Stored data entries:

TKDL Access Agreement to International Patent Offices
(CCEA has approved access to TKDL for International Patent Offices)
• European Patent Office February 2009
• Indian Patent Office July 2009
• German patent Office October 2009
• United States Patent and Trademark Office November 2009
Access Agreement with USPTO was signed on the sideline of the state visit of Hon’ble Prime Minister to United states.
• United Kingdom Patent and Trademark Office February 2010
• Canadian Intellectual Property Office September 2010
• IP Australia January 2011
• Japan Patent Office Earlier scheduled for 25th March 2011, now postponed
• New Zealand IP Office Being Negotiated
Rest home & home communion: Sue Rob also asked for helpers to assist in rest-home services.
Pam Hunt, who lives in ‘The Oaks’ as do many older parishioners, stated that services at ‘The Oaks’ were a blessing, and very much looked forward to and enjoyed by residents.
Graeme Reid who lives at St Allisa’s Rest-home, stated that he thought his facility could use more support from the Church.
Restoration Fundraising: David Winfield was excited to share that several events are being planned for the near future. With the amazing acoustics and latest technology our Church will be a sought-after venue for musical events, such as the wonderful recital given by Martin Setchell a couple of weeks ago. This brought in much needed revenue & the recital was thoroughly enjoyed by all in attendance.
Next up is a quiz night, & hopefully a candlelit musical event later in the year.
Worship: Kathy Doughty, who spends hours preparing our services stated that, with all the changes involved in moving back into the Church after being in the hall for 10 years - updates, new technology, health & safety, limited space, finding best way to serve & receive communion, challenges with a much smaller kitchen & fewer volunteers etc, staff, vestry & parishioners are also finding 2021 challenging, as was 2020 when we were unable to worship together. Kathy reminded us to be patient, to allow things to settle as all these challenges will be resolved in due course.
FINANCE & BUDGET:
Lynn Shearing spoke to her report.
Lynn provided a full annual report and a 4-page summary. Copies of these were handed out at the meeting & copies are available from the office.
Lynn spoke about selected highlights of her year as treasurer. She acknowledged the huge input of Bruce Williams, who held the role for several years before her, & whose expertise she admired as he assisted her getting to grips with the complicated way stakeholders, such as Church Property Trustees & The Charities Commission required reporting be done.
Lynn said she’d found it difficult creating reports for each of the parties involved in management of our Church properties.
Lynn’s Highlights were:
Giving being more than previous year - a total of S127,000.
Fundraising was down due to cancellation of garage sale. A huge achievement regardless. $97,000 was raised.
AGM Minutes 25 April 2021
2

What to do –
Transcribe the records exactly as given.

Output below –
TKDL Access Agreement to International Patent Offices
(CCEA has approved access to TKDL for International Patent Offices)
• European Patent Office February 2009
• Indian Patent Office July 2009
• German patent Office October 2009
• United States Patent and Trademark Office November 2009
Access Agreement with USPTO was signed on the sideline of the state visit of Hon’ble Prime Minister to United states.
• United Kingdom Patent and Trademark Office February 2010
• Canadian Intellectual Property Office September 2010
• IP Australia January 2011
• Japan Patent Office Earlier scheduled for 25th March 2011, now postponed
• New Zealand IP Office Being Negotiated
Rest home & home communion: Sue Rob also asked for helpers to assist in rest-home services.
Pam Hunt, who lives in ‘The Oaks’ as do many older parishioners, stated that services at ‘The Oaks’ were a blessing, and very much looked forward to and enjoyed by residents.
Graeme Reid who lives at St Allisa’s Rest-home, stated that he thought his facility could use more support from the Church.
Restoration Fundraising: David Winfield was excited to share that several events are being planned for the near future. With the amazing acoustics and latest technology our Church will be a sought-after venue for musical events, such as the wonderful recital given by Martin Setchell a couple of weeks ago. This brought in much needed revenue & the recital was thoroughly enjoyed by all in attendance.
Next up is a quiz night, & hopefully a candlelit musical event later in the year.
Worship: Kathy Doughty, who spends hours preparing our services stated that, with all the changes involved in moving back into the Church after being in the hall for 10 years - updates, new technology, health & safety, limited space, finding best way to serve & receive communion, challenges with a much smaller kitchen & fewer volunteers etc, staff, vestry & parishioners are also finding 2021 challenging, as was 2020 when we were unable to worship together. Kathy reminded us to be patient, to allow things to settle as all these challenges will be resolved in due course.
FINANCE & BUDGET:
Lynn Shearing spoke to her report.
Lynn provided a full annual report and a 4-page summary. Copies of these were handed out at the meeting & copies are available from the office.
Lynn spoke about selected highlights of her year as treasurer. She acknowledged the huge input of Bruce Williams, who held the role for several years before her, & whose expertise she admired as he assisted her getting to grips with the complicated way stakeholders, such as Church Property Trustees & The Charities Commission required reporting be done.
Lynn said she’d found it difficult creating reports for each of the parties involved in management of our Church properties.
Lynn’s Highlights were:
Giving being more than previous year - a total of S127,000.
Fundraising was down due to cancellation of garage sale. A huge achievement regardless. $97,000 was raised.
AGM Minutes 25 April 2021
2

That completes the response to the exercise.